You can use similar syntax to print a nicely formatted ANOVA table: knitr::kable(anova(my_model_fit))

  • Check out the digits argument to control how many decimal digits are printed.

Q 7-9: Simple Linear Regression

Print the model coefficient table using summary() and answer the following:

  • Q7 (2 pts.): What is the magnitude of the mass/length relationship?
  • Q8 (2 pts.): What is the expected body length of an animal that weighs 100g?
  • Q9 (2 pts.): What is the expected body length of an animal that weighs 0g?

Q 10-13: Body Mass: Coefficient Tables

Print the model coefficient tables for each of the body mass model fits.

Answer the following:

  • Q10 (1 pt.): What is the base level for sex?
  • Q11 (1 pt.): What is the base level for binomial?
  • Q12 (1 pt.): Which sex is heavier? How do you know?
  • Q13 (1 pt.): Which species is heavier? How do you know?

Q 14-16: ANOVA Tables

Print the ANOVA tables for each of the body mass models.

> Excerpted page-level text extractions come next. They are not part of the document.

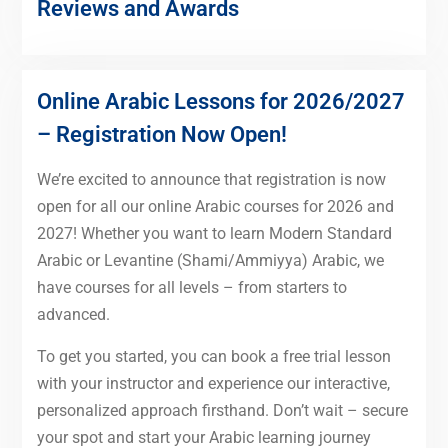
Reviews and Awards
Online Arabic Lessons for 2026/2027
– Registration Now Open!
We’re excited to announce that registration is now
open for all our online Arabic courses for 2026 and
2027! Whether you want to learn Modern Standard
Arabic or Levantine (Shami/Ammiyya) Arabic, we
have courses for all levels – from starters to
advanced.
To get you started, you can book a free trial lesson
with your instructor and experience our interactive,
personalized approach firsthand. Don’t wait – secure
your spot and start your Arabic learning journey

Answer the following in your report:

  • Q14 (1 pt.): Are sex and species significant predictors for body mass?
  • Q15 (1 pt.): Is there a significant interaction?
  • Q16 (2 pts.): Examine the p-values for the main effects (sex and species) in all four of the ANOVA tables. Does the significance level of either main effect change very much among the different models?

Model Comparison: Body Mass

You built four different models of body mass. How do you choose the best one?

One option is to choose the model with the lowest AIC. You can calculate AIC using the appropriately named AIC() function.

Create a code chunk that calculates the AIC values for each of the body mass models.

Q17-18: Model Comparison

  • Q17 (1 pt.): Which two models have the lowest AIC?
  • Q18 (4 pts.): Which of the two models with lowest AIC scores would you select?
    • Explain your decision based on model fit and the complexity/understanding tradeoff.

Data Analysis Report

Compile your answers to the 18 questions and submit them as a pdf or html document in Moodle.

Your final draft report should include only your figures and answers to the questions. Do not include any extraneous R code that you may have used in your rough draft. I do not need to see the code you used to read the data.

If you are using RMarkdown, you may add the code chunk options echo=FALSE and results='hide' to suppress the printing of any R code or output you wish to hide.